Problem details: Please convert every line of the items below into a JSON list of strings, with one string per line and blank lines left out.
_ _ _ _
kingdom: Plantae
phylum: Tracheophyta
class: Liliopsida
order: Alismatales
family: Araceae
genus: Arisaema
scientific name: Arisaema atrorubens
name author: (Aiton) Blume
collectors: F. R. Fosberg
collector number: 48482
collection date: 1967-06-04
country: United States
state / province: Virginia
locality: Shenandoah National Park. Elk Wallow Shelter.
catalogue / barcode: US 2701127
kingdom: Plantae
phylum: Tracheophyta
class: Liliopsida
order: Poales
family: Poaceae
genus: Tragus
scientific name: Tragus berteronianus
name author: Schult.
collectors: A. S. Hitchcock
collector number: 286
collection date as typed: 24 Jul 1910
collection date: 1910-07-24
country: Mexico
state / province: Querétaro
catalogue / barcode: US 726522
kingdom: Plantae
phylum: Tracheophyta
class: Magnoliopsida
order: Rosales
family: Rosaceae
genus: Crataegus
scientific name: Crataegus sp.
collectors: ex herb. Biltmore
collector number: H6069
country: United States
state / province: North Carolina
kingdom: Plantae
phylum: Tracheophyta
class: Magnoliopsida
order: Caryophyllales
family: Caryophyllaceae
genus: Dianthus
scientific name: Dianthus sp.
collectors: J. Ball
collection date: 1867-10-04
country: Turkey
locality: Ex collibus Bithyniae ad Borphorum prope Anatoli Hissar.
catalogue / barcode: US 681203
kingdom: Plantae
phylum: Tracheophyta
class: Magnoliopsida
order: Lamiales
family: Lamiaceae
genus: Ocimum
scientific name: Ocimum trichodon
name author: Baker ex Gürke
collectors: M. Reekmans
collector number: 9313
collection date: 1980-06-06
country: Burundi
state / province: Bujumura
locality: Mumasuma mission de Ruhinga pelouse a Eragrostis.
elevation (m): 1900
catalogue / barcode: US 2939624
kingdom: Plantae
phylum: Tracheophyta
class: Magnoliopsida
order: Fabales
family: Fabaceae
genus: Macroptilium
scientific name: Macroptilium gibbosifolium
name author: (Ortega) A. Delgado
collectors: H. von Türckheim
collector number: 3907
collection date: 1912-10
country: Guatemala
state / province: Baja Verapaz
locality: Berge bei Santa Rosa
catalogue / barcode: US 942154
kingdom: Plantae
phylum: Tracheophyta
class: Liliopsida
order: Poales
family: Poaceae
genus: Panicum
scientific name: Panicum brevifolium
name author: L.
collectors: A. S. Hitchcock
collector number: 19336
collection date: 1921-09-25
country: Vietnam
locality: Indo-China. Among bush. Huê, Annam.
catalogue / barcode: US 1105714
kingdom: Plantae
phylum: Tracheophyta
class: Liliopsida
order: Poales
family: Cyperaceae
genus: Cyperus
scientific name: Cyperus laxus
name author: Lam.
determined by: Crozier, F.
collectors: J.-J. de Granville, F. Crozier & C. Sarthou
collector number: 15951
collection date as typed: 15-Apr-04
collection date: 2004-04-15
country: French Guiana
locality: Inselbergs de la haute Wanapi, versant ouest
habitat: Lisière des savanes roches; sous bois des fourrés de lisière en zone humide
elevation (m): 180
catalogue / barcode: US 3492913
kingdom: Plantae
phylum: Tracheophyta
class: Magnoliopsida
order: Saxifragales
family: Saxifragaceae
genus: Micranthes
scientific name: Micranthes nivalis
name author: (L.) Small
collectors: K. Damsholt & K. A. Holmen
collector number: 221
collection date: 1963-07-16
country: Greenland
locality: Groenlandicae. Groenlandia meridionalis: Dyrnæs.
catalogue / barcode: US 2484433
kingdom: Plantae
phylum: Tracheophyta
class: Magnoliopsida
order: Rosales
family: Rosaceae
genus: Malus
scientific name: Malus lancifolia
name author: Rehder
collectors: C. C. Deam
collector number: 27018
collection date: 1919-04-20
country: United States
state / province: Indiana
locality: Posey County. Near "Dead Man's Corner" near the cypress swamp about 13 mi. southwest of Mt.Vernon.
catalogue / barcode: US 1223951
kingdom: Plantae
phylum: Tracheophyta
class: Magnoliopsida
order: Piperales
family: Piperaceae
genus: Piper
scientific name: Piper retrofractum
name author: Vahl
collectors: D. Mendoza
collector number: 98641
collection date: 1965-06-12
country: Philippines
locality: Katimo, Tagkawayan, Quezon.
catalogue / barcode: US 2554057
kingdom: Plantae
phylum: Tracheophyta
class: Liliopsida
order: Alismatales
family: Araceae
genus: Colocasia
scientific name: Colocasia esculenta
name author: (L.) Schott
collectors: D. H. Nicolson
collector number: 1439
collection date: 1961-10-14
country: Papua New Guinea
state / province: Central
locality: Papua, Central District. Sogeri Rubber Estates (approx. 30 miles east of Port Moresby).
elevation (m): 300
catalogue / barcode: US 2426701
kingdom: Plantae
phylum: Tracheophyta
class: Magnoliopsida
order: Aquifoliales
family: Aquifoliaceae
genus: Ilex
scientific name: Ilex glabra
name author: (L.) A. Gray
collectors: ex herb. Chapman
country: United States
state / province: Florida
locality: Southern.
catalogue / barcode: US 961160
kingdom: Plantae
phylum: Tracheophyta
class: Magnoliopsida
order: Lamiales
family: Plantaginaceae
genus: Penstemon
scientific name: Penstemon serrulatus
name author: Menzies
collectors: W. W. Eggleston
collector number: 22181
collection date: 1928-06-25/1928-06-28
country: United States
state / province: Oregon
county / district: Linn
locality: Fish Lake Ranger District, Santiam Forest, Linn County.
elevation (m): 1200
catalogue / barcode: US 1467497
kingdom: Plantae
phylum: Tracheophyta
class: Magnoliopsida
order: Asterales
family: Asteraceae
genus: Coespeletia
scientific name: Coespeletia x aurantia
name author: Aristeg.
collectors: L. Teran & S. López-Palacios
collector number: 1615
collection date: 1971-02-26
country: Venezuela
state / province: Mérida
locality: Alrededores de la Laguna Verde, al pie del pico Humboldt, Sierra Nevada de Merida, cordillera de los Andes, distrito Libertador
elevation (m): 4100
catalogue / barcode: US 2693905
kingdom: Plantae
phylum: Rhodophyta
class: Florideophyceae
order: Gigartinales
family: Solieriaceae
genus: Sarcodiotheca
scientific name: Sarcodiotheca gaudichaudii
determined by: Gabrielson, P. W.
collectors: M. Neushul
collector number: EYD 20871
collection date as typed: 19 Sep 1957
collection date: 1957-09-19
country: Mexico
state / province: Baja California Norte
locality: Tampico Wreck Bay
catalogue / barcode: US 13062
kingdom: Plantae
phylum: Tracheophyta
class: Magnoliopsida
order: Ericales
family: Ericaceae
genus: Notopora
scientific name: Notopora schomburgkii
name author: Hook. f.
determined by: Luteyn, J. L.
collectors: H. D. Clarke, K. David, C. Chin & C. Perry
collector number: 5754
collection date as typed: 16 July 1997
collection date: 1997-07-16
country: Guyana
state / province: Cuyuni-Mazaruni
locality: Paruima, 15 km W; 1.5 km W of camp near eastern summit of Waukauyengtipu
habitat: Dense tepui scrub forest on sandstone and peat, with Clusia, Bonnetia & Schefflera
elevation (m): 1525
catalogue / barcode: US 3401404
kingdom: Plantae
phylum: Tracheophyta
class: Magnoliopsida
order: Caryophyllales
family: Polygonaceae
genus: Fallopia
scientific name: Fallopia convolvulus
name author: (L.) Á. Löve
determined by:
_ _ _ _
Full response:
[
  "kingdom: Plantae",
  "phylum: Tracheophyta",
  "class: Liliopsida",
  "order: Alismatales",
  "family: Araceae",
  "genus: Arisaema",
  "scientific name: Arisaema atrorubens",
  "name author: (Aiton) Blume",
  "collectors: F. R. Fosberg",
  "collector number: 48482",
  "collection date: 1967-06-04",
  "country: United States",
  "state / province: Virginia",
  "locality: Shenandoah National Park. Elk Wallow Shelter.",
  "catalogue / barcode: US 2701127",
  "kingdom: Plantae",
  "phylum: Tracheophyta",
  "class: Liliopsida",
  "order: Poales",
  "family: Poaceae",
  "genus: Tragus",
  "scientific name: Tragus berteronianus",
  "name author: Schult.",
  "collectors: A. S. Hitchcock",
  "collector number: 286",
  "collection date as typed: 24 Jul 1910",
  "collection date: 1910-07-24",
  "country: Mexico",
  "state / province: Querétaro",
  "catalogue / barcode: US 726522",
  "kingdom: Plantae",
  "phylum: Tracheophyta",
  "class: Magnoliopsida",
  "order: Rosales",
  "family: Rosaceae",
  "genus: Crataegus",
  "scientific name: Crataegus sp.",
  "collectors: ex herb. Biltmore",
  "collector number: H6069",
  "country: United States",
  "state / province: North Carolina",
  "kingdom: Plantae",
  "phylum: Tracheophyta",
  "class: Magnoliopsida",
  "order: Caryophyllales",
  "family: Caryophyllaceae",
  "genus: Dianthus",
  "scientific name: Dianthus sp.",
  "collectors: J. Ball",
  "collection date: 1867-10-04",
  "country: Turkey",
  "locality: Ex collibus Bithyniae ad Borphorum prope Anatoli Hissar.",
  "catalogue / barcode: US 681203",
  "kingdom: Plantae",
  "phylum: Tracheophyta",
  "class: Magnoliopsida",
  "order: Lamiales",
  "family: Lamiaceae",
  "genus: Ocimum",
  "scientific name: Ocimum trichodon",
  "name author: Baker ex Gürke",
  "collectors: M. Reekmans",
  "collector number: 9313",
  "collection date: 1980-06-06",
  "country: Burundi",
  "state / province: Bujumura",
  "locality: Mumasuma mission de Ruhinga pelouse a Eragrostis.",
  "elevation (m): 1900",
  "catalogue / barcode: US 2939624",
  "kingdom: Plantae",
  "phylum: Tracheophyta",
  "class: Magnoliopsida",
  "order: Fabales",
  "family: Fabaceae",
  "genus: Macroptilium",
  "scientific name: Macroptilium gibbosifolium",
  "name author: (Ortega) A. Delgado",
  "collectors: H. von Türckheim",
  "collector number: 3907",
  "collection date: 1912-10",
  "country: Guatemala",
  "state / province: Baja Verapaz",
  "locality: Berge bei Santa Rosa",
  "catalogue / barcode: US 942154",
  "kingdom: Plantae",
  "phylum: Tracheophyta",
  "class: Liliopsida",
  "order: Poales",
  "family: Poaceae",
  "genus: Panicum",
  "scientific name: Panicum brevifolium",
  "name author: L.",
  "collectors: A. S. Hitchcock",
  "collector number: 19336",
  "collection date: 1921-09-25",
  "country: Vietnam",
  "locality: Indo-China. Among bush. Huê, Annam.",
  "catalogue / barcode: US 1105714",
  "kingdom: Plantae",
  "phylum: Tracheophyta",
  "class: Liliopsida",
  "order: Poales",
  "family: Cyperaceae",
  "genus: Cyperus",
  "scientific name: Cyperus laxus",
  "name author: Lam.",
  "determined by: Crozier, F.",
  "collectors: J.-J. de Granville, F. Crozier & C. Sarthou",
  "collector number: 15951",
  "collection date as typed: 15-Apr-04",
  "collection date: 2004-04-15",
  "country: French Guiana",
  "locality: Inselbergs de la haute Wanapi, versant ouest",
  "habitat: Lisière des savanes roches; sous bois des fourrés de lisière en zone humide",
  "elevation (m): 180",
  "catalogue / barcode: US 3492913",
  "kingdom: Plantae",
  "phylum: Tracheophyta",
  "class: Magnoliopsida",
  "order: Saxifragales",
  "family: Saxifragaceae",
  "genus: Micranthes",
  "scientific name: Micranthes nivalis",
  "name author: (L.) Small",
  "collectors: K. Damsholt & K. A. Holmen",
  "collector number: 221",
  "collection date: 1963-07-16",
  "country: Greenland",
  "locality: Groenlandicae. Groenlandia meridionalis: Dyrnæs.",
  "catalogue / barcode: US 2484433",
  "kingdom: Plantae",
  "phylum: Tracheophyta",
  "class: Magnoliopsida",
  "order: Rosales",
  "family: Rosaceae",
  "genus: Malus",
  "scientific name: Malus lancifolia",
  "name author: Rehder",
  "collectors: C. C. Deam",
  "collector number: 27018",
  "collection date: 1919-04-20",
  "country: United States",
  "state / province: Indiana",
  "locality: Posey County. Near \"Dead Man's Corner\" near the cypress swamp about 13 mi. southwest of Mt.Vernon.",
  "catalogue / barcode: US 1223951",
  "kingdom: Plantae",
  "phylum: Tracheophyta",
  "class: Magnoliopsida",
  "order: Piperales",
  "family: Piperaceae",
  "genus: Piper",
  "scientific name: Piper retrofractum",
  "name author: Vahl",
  "collectors: D. Mendoza",
  "collector number: 98641",
  "collection date: 1965-06-12",
  "country: Philippines",
  "locality: Katimo, Tagkawayan, Quezon.",
  "catalogue / barcode: US 2554057",
  "kingdom: Plantae",
  "phylum: Tracheophyta",
  "class: Liliopsida",
  "order: Alismatales",
  "family: Araceae",
  "genus: Colocasia",
  "scientific name: Colocasia esculenta",
  "name author: (L.) Schott",
  "collectors: D. H. Nicolson",
  "collector number: 1439",
  "collection date: 1961-10-14",
  "country: Papua New Guinea",
  "state / province: Central",
  "locality: Papua, Central District. Sogeri Rubber Estates (approx. 30 miles east of Port Moresby).",
  "elevation (m): 300",
  "catalogue / barcode: US 2426701",
  "kingdom: Plantae",
  "phylum: Tracheophyta",
  "class: Magnoliopsida",
  "order: Aquifoliales",
  "family: Aquifoliaceae",
  "genus: Ilex",
  "scientific name: Ilex glabra",
  "name author: (L.) A. Gray",
  "collectors: ex herb. Chapman",
  "country: United States",
  "state / province: Florida",
  "locality: Southern.",
  "catalogue / barcode: US 961160",
  "kingdom: Plantae",
  "phylum: Tracheophyta",
  "class: Magnoliopsida",
  "order: Lamiales",
  "family: Plantaginaceae",
  "genus: Penstemon",
  "scientific name: Penstemon serrulatus",
  "name author: Menzies",
  "collectors: W. W. Eggleston",
  "collector number: 22181",
  "collection date: 1928-06-25/1928-06-28",
  "country: United States",
  "state / province: Oregon",
  "county / district: Linn",
  "locality: Fish Lake Ranger District, Santiam Forest, Linn County.",
  "elevation (m): 1200",
  "catalogue / barcode: US 1467497",
  "kingdom: Plantae",
  "phylum: Tracheophyta",
  "class: Magnoliopsida",
  "order: Asterales",
  "family: Asteraceae",
  "genus: Coespeletia",
  "scientific name: Coespeletia x aurantia",
  "name author: Aristeg.",
  "collectors: L. Teran & S. López-Palacios",
  "collector number: 1615",
  "collection date: 1971-02-26",
  "country: Venezuela",
  "state / province: Mérida",
  "locality: Alrededores de la Laguna Verde, al pie del pico Humboldt, Sierra Nevada de Merida, cordillera de los Andes, distrito Libertador",
  "elevation (m): 4100",
  "catalogue / barcode: US 2693905",
  "kingdom: Plantae",
  "phylum: Rhodophyta",
  "class: Florideophyceae",
  "order: Gigartinales",
  "family: Solieriaceae",
  "genus: Sarcodiotheca",
  "scientific name: Sarcodiotheca gaudichaudii",
  "determined by: Gabrielson, P. W.",
  "collectors: M. Neushul",
  "collector number: EYD 20871",
  "collection date as typed: 19 Sep 1957",
  "collection date: 1957-09-19",
  "country: Mexico",
  "state / province: Baja California Norte",
  "locality: Tampico Wreck Bay",
  "catalogue / barcode: US 13062",
  "kingdom: Plantae",
  "phylum: Tracheophyta",
  "class: Magnoliopsida",
  "order: Ericales",
  "family: Ericaceae",
  "genus: Notopora",
  "scientific name: Notopora schomburgkii",
  "name author: Hook. f.",
  "determined by: Luteyn, J. L.",
  "collectors: H. D. Clarke, K. David, C. Chin & C. Perry",
  "collector number: 5754",
  "collection date as typed: 16 July 1997",
  "collection date: 1997-07-16",
  "country: Guyana",
  "state / province: Cuyuni-Mazaruni",
  "locality: Paruima, 15 km W; 1.5 km W of camp near eastern summit of Waukauyengtipu",
  "habitat: Dense tepui scrub forest on sandstone and peat, with Clusia, Bonnetia & Schefflera",
  "elevation (m): 1525",
  "catalogue / barcode: US 3401404",
  "kingdom: Plantae",
  "phylum: Tracheophyta",
  "class: Magnoliopsida",
  "order: Caryophyllales",
  "family: Polygonaceae",
  "genus: Fallopia",
  "scientific name: Fallopia convolvulus",
  "name author: (L.) Á. Löve",
  "determined by:"
]